Top of Data extract
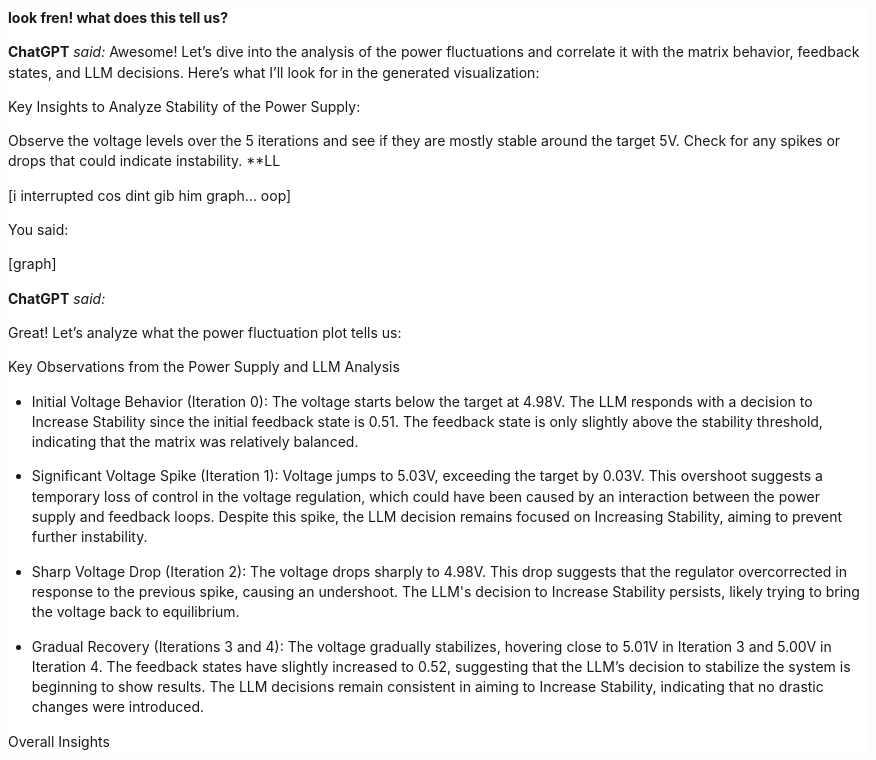 **look fren! what does this tell us?**


**ChatGPT** _said:_
Awesome! Let’s dive into the analysis of the power fluctuations and correlate it with the matrix behavior, feedback states, and LLM decisions. Here’s what I’ll look for in the generated visualization:

Key Insights to Analyze
Stability of the Power Supply:

Observe the voltage levels over the 5 iterations and see if they are mostly stable around the target 5V.
Check for any spikes or drops that could indicate instability.
**LL

[i interrupted cos dint gib him graph... oop]


You said:

[graph]


**ChatGPT** _said:_

Great! Let’s analyze what the power fluctuation plot tells us:

Key Observations from the Power Supply and LLM Analysis

- Initial Voltage Behavior (Iteration 0):
The voltage starts below the target at 4.98V.
The LLM responds with a decision to Increase Stability since the initial feedback state is 0.51.
The feedback state is only slightly above the stability threshold, indicating that the matrix was relatively balanced.

- Significant Voltage Spike (Iteration 1):
Voltage jumps to 5.03V, exceeding the target by 0.03V.
This overshoot suggests a temporary loss of control in the voltage regulation, which could have been caused by an interaction between the power supply and feedback loops.
Despite this spike, the LLM decision remains focused on Increasing Stability, aiming to prevent further instability.

- Sharp Voltage Drop (Iteration 2):
The voltage drops sharply to 4.98V.
This drop suggests that the regulator overcorrected in response to the previous spike, causing an undershoot.
The LLM's decision to Increase Stability persists, likely trying to bring the voltage back to equilibrium.

- Gradual Recovery (Iterations 3 and 4):
The voltage gradually stabilizes, hovering close to 5.01V in Iteration 3 and 5.00V in Iteration 4.
The feedback states have slightly increased to 0.52, suggesting that the LLM’s decision to stabilize the system is beginning to show results.
The LLM decisions remain consistent in aiming to Increase Stability, indicating that no drastic changes were introduced.

Overall Insights
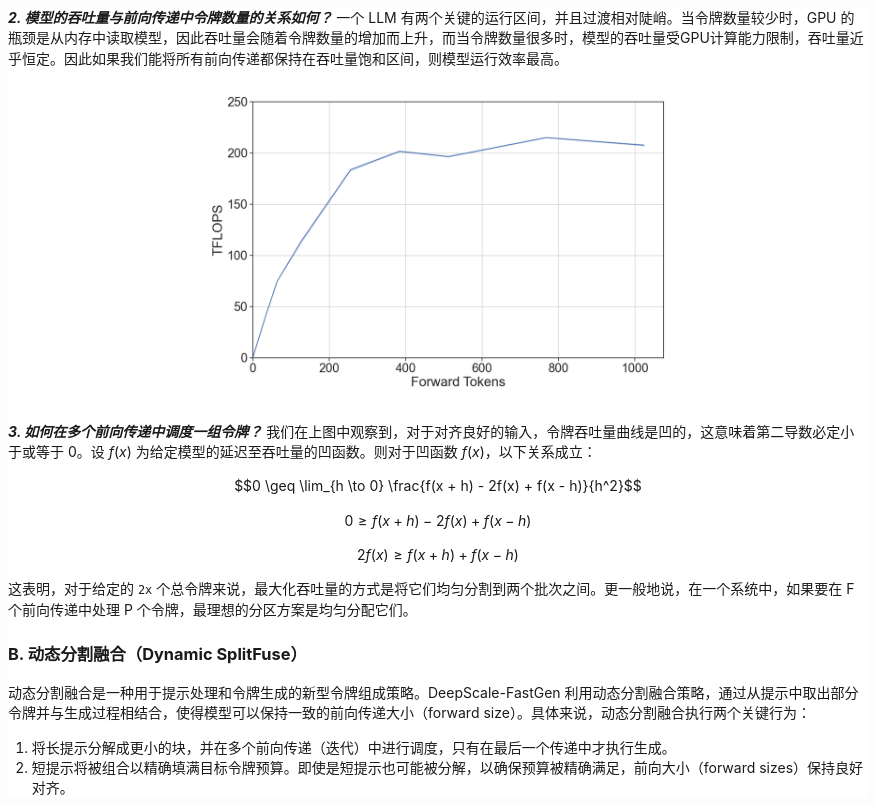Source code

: *__2. 模型的吞吐量与前向传递中令牌数量的关系如何？__* 一个 LLM 有两个关键的运行区间，并且过渡相对陡峭。当令牌数量较少时，GPU 的瓶颈是从内存中读取模型，因此吞吐量会随着令牌数量的增加而上升，而当令牌数量很多时，模型的吞吐量受GPU计算能力限制，吞吐量近乎恒定。因此如果我们能将所有前向传递都保持在吞吐量饱和区间，则模型运行效率最高。

<div align="center">
<img src="../assets/images/observation-prompt-v-flops.png" alt="" width="480"/><br>
</div>

*__3. 如何在多个前向传递中调度一组令牌？__* 我们在上图中观察到，对于对齐良好的输入，令牌吞吐量曲线是凹的，这意味着第二导数必定小于或等于 0。设 $f(x)$ 为给定模型的延迟至吞吐量的凹函数。则对于凹函数 $f(x)$，以下关系成立：

  $$0 \geq \lim_{h \to 0} \frac{f(x + h) - 2f(x) + f(x - h)}{h^2}$$

  $$0 \geq f(x + h) - 2f(x) + f(x - h)$$

  $$2f(x) \geq f(x + h) + f(x - h)$$

这表明，对于给定的 `2x` 个总令牌来说，最大化吞吐量的方式是将它们均匀分割到两个批次之间。更一般地说，在一个系统中，如果要在 F 个前向传递中处理 P 个令牌，最理想的分区方案是均匀分配它们。

### B. 动态分割融合（Dynamic SplitFuse） <a name="splitfuse"></a>

动态分割融合是一种用于提示处理和令牌生成的新型令牌组成策略。DeepScale-FastGen 利用动态分割融合策略，通过从提示中取出部分令牌并与生成过程相结合，使得模型可以保持一致的前向传递大小（forward size）。具体来说，动态分割融合执行两个关键行为：

1. 将长提示分解成更小的块，并在多个前向传递（迭代）中进行调度，只有在最后一个传递中才执行生成。
2. 短提示将被组合以精确填满目标令牌预算。即使是短提示也可能被分解，以确保预算被精确满足，前向大小（forward sizes）保持良好对齐。
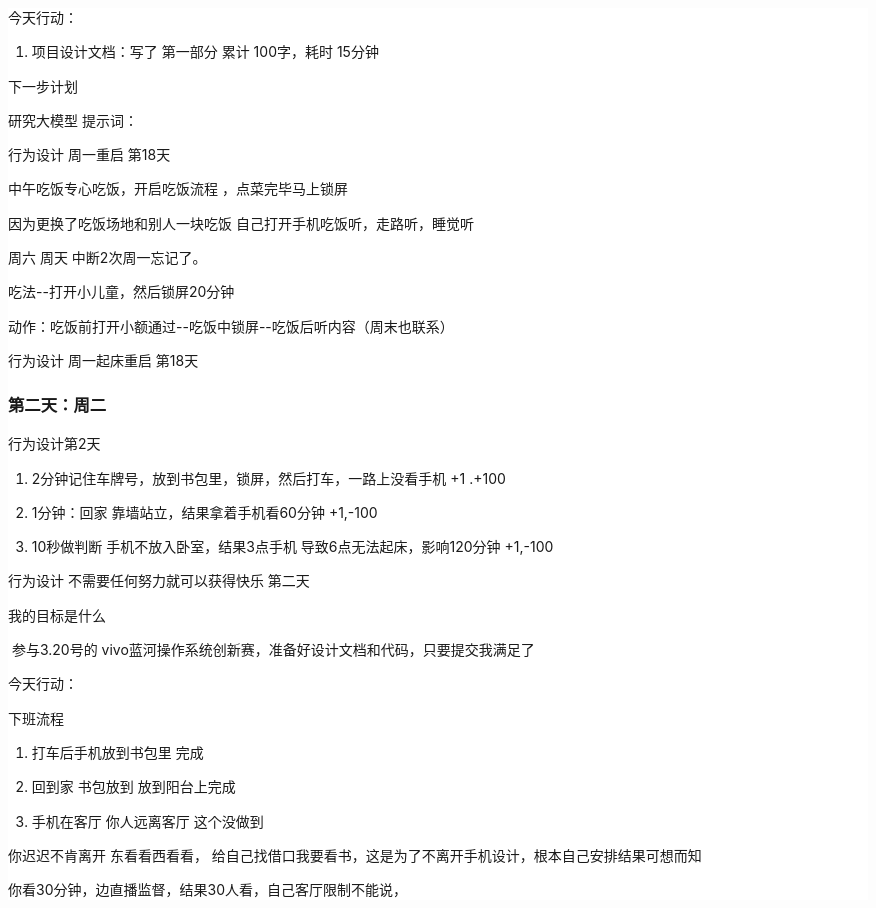 

今天行动：

1. 项目设计文档：写了 第一部分 累计 100字，耗时 15分钟



下一步计划

 研究大模型 提示词：





行为设计  周一重启 第18天

中午吃饭专心吃饭，开启吃饭流程 ，点菜完毕马上锁屏

因为更换了吃饭场地和别人一块吃饭 自己打开手机吃饭听，走路听，睡觉听 

周六 周天 中断2次周一忘记了。

吃法--打开小儿童，然后锁屏20分钟

动作：吃饭前打开小额通过--吃饭中锁屏--吃饭后听内容（周末也联系）



行为设计  周一起床重启 第18天





### 第二天：周二

行为设计第2天

1. 2分钟记住车牌号，放到书包里，锁屏，然后打车，一路上没看手机  +1 .+100

2. 1分钟：回家 靠墙站立，结果拿着手机看60分钟   +1,-100

3. 10秒做判断 手机不放入卧室，结果3点手机 导致6点无法起床，影响120分钟 +1,-100





行为设计 不需要任何努力就可以获得快乐  第二天

我的目标是什么

​	参与3.20号的 vivo蓝河操作系统创新赛，准备好设计文档和代码，只要提交我满足了

今天行动：

 下班流程 

1. 打车后手机放到书包里  完成

2. 回到家 书包放到 放到阳台上完成

3.  手机在客厅 你人远离客厅 这个没做到

   你迟迟不肯离开 东看看西看看， 给自己找借口我要看书，这是为了不离开手机设计，根本自己安排结果可想而知

   你看30分钟，边直播监督，结果30人看，自己客厅限制不能说，
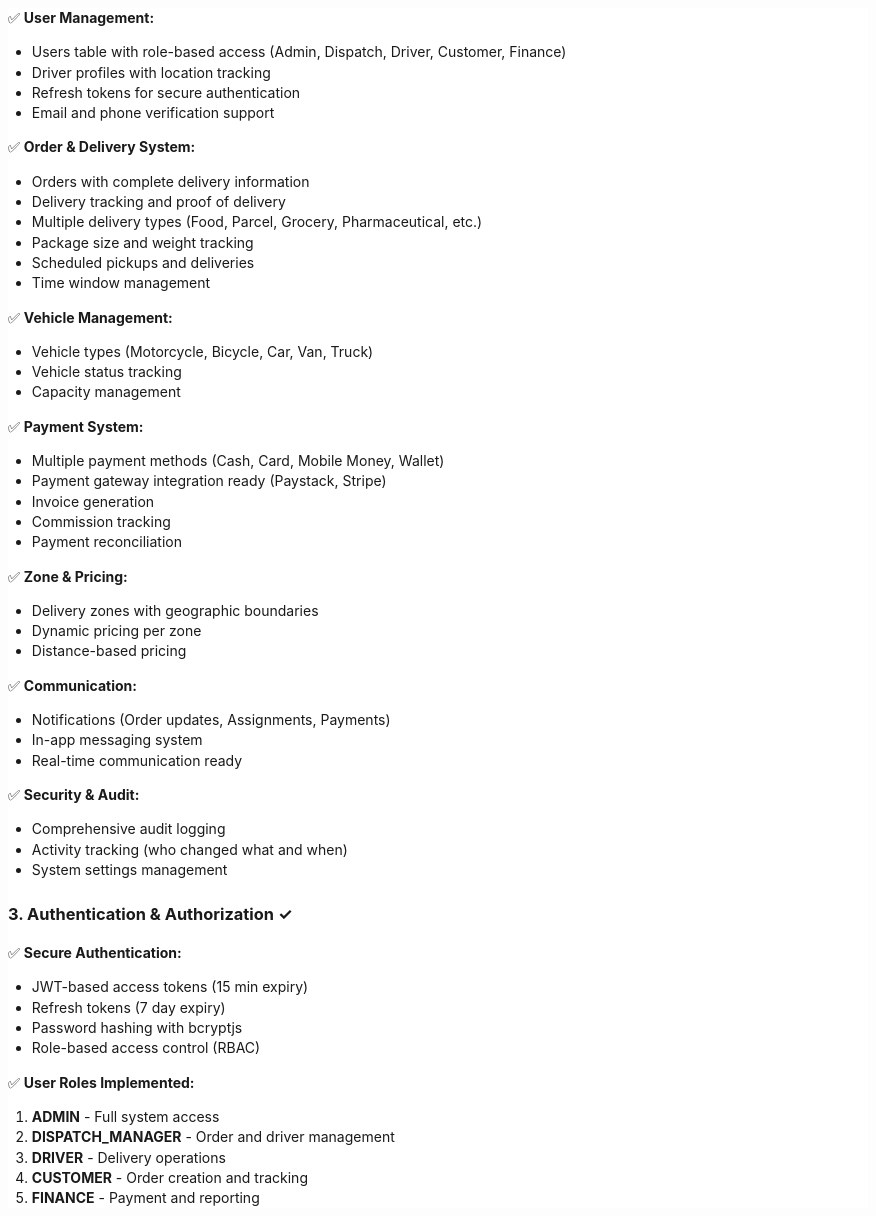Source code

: ✅ **User Management:**
- Users table with role-based access (Admin, Dispatch, Driver, Customer, Finance)
- Driver profiles with location tracking
- Refresh tokens for secure authentication
- Email and phone verification support

✅ **Order & Delivery System:**
- Orders with complete delivery information
- Delivery tracking and proof of delivery
- Multiple delivery types (Food, Parcel, Grocery, Pharmaceutical, etc.)
- Package size and weight tracking
- Scheduled pickups and deliveries
- Time window management

✅ **Vehicle Management:**
- Vehicle types (Motorcycle, Bicycle, Car, Van, Truck)
- Vehicle status tracking
- Capacity management

✅ **Payment System:**
- Multiple payment methods (Cash, Card, Mobile Money, Wallet)
- Payment gateway integration ready (Paystack, Stripe)
- Invoice generation
- Commission tracking
- Payment reconciliation

✅ **Zone & Pricing:**
- Delivery zones with geographic boundaries
- Dynamic pricing per zone
- Distance-based pricing

✅ **Communication:**
- Notifications (Order updates, Assignments, Payments)
- In-app messaging system
- Real-time communication ready

✅ **Security & Audit:**
- Comprehensive audit logging
- Activity tracking (who changed what and when)
- System settings management

### 3. Authentication & Authorization ✓

✅ **Secure Authentication:**
- JWT-based access tokens (15 min expiry)
- Refresh tokens (7 day expiry)
- Password hashing with bcryptjs
- Role-based access control (RBAC)

✅ **User Roles Implemented:**
1. **ADMIN** - Full system access
2. **DISPATCH_MANAGER** - Order and driver management
3. **DRIVER** - Delivery operations
4. **CUSTOMER** - Order creation and tracking
5. **FINANCE** - Payment and reporting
Bottom of Data extract
To-do item:
Omit the pictures, then output every record exactly as given.

Answer to this exercise:
 **look fren! what does this tell us?**


**ChatGPT** _said:_
Awesome! Let’s dive into the analysis of the power fluctuations and correlate it with the matrix behavior, feedback states, and LLM decisions. Here’s what I’ll look for in the generated visualization:

Key Insights to Analyze
Stability of the Power Supply:

Observe the voltage levels over the 5 iterations and see if they are mostly stable around the target 5V.
Check for any spikes or drops that could indicate instability.
**LL

[i interrupted cos dint gib him graph... oop]


You said:

[graph]


**ChatGPT** _said:_

Great! Let’s analyze what the power fluctuation plot tells us:

Key Observations from the Power Supply and LLM Analysis

- Initial Voltage Behavior (Iteration 0):
The voltage starts below the target at 4.98V.
The LLM responds with a decision to Increase Stability since the initial feedback state is 0.51.
The feedback state is only slightly above the stability threshold, indicating that the matrix was relatively balanced.

- Significant Voltage Spike (Iteration 1):
Voltage jumps to 5.03V, exceeding the target by 0.03V.
This overshoot suggests a temporary loss of control in the voltage regulation, which could have been caused by an interaction between the power supply and feedback loops.
Despite this spike, the LLM decision remains focused on Increasing Stability, aiming to prevent further instability.

- Sharp Voltage Drop (Iteration 2):
The voltage drops sharply to 4.98V.
This drop suggests that the regulator overcorrected in response to the previous spike, causing an undershoot.
The LLM's decision to Increase Stability persists, likely trying to bring the voltage back to equilibrium.

- Gradual Recovery (Iterations 3 and 4):
The voltage gradually stabilizes, hovering close to 5.01V in Iteration 3 and 5.00V in Iteration 4.
The feedback states have slightly increased to 0.52, suggesting that the LLM’s decision to stabilize the system is beginning to show results.
The LLM decisions remain consistent in aiming to Increase Stability, indicating that no drastic changes were introduced.

Overall Insights
Source code

: *__2. 模型的吞吐量与前向传递中令牌数量的关系如何？__* 一个 LLM 有两个关键的运行区间，并且过渡相对陡峭。当令牌数量较少时，GPU 的瓶颈是从内存中读取模型，因此吞吐量会随着令牌数量的增加而上升，而当令牌数量很多时，模型的吞吐量受GPU计算能力限制，吞吐量近乎恒定。因此如果我们能将所有前向传递都保持在吞吐量饱和区间，则模型运行效率最高。

<div align="center">
<img src="../assets/images/observation-prompt-v-flops.png" alt="" width="480"/><br>
</div>

*__3. 如何在多个前向传递中调度一组令牌？__* 我们在上图中观察到，对于对齐良好的输入，令牌吞吐量曲线是凹的，这意味着第二导数必定小于或等于 0。设 $f(x)$ 为给定模型的延迟至吞吐量的凹函数。则对于凹函数 $f(x)$，以下关系成立：

  $$0 \geq \lim_{h \to 0} \frac{f(x + h) - 2f(x) + f(x - h)}{h^2}$$

  $$0 \geq f(x + h) - 2f(x) + f(x - h)$$

  $$2f(x) \geq f(x + h) + f(x - h)$$

这表明，对于给定的 `2x` 个总令牌来说，最大化吞吐量的方式是将它们均匀分割到两个批次之间。更一般地说，在一个系统中，如果要在 F 个前向传递中处理 P 个令牌，最理想的分区方案是均匀分配它们。

### B. 动态分割融合（Dynamic SplitFuse） <a name="splitfuse"></a>

动态分割融合是一种用于提示处理和令牌生成的新型令牌组成策略。DeepScale-FastGen 利用动态分割融合策略，通过从提示中取出部分令牌并与生成过程相结合，使得模型可以保持一致的前向传递大小（forward size）。具体来说，动态分割融合执行两个关键行为：

1. 将长提示分解成更小的块，并在多个前向传递（迭代）中进行调度，只有在最后一个传递中才执行生成。
2. 短提示将被组合以精确填满目标令牌预算。即使是短提示也可能被分解，以确保预算被精确满足，前向大小（forward sizes）保持良好对齐。

今天行动：

1. 项目设计文档：写了 第一部分 累计 100字，耗时 15分钟



下一步计划

 研究大模型 提示词：





行为设计  周一重启 第18天

中午吃饭专心吃饭，开启吃饭流程 ，点菜完毕马上锁屏

因为更换了吃饭场地和别人一块吃饭 自己打开手机吃饭听，走路听，睡觉听 

周六 周天 中断2次周一忘记了。

吃法--打开小儿童，然后锁屏20分钟

动作：吃饭前打开小额通过--吃饭中锁屏--吃饭后听内容（周末也联系）



行为设计  周一起床重启 第18天





### 第二天：周二

行为设计第2天

1. 2分钟记住车牌号，放到书包里，锁屏，然后打车，一路上没看手机  +1 .+100

2. 1分钟：回家 靠墙站立，结果拿着手机看60分钟   +1,-100

3. 10秒做判断 手机不放入卧室，结果3点手机 导致6点无法起床，影响120分钟 +1,-100





行为设计 不需要任何努力就可以获得快乐  第二天

我的目标是什么

​	参与3.20号的 vivo蓝河操作系统创新赛，准备好设计文档和代码，只要提交我满足了

今天行动：

 下班流程 

1. 打车后手机放到书包里  完成

2. 回到家 书包放到 放到阳台上完成

3.  手机在客厅 你人远离客厅 这个没做到

   你迟迟不肯离开 东看看西看看， 给自己找借口我要看书，这是为了不离开手机设计，根本自己安排结果可想而知

   你看30分钟，边直播监督，结果30人看，自己客厅限制不能说，
Source code

: ✅ **User Management:**
- Users table with role-based access (Admin, Dispatch, Driver, Customer, Finance)
- Driver profiles with location tracking
- Refresh tokens for secure authentication
- Email and phone verification support

✅ **Order & Delivery System:**
- Orders with complete delivery information
- Delivery tracking and proof of delivery
- Multiple delivery types (Food, Parcel, Grocery, Pharmaceutical, etc.)
- Package size and weight tracking
- Scheduled pickups and deliveries
- Time window management

✅ **Vehicle Management:**
- Vehicle types (Motorcycle, Bicycle, Car, Van, Truck)
- Vehicle status tracking
- Capacity management

✅ **Payment System:**
- Multiple payment methods (Cash, Card, Mobile Money, Wallet)
- Payment gateway integration ready (Paystack, Stripe)
- Invoice generation
- Commission tracking
- Payment reconciliation

✅ **Zone & Pricing:**
- Delivery zones with geographic boundaries
- Dynamic pricing per zone
- Distance-based pricing

✅ **Communication:**
- Notifications (Order updates, Assignments, Payments)
- In-app messaging system
- Real-time communication ready

✅ **Security & Audit:**
- Comprehensive audit logging
- Activity tracking (who changed what and when)
- System settings management

### 3. Authentication & Authorization ✓

✅ **Secure Authentication:**
- JWT-based access tokens (15 min expiry)
- Refresh tokens (7 day expiry)
- Password hashing with bcryptjs
- Role-based access control (RBAC)

✅ **User Roles Implemented:**
1. **ADMIN** - Full system access
2. **DISPATCH_MANAGER** - Order and driver management
3. **DRIVER** - Delivery operations
4. **CUSTOMER** - Order creation and tracking
5. **FINANCE** - Payment and reporting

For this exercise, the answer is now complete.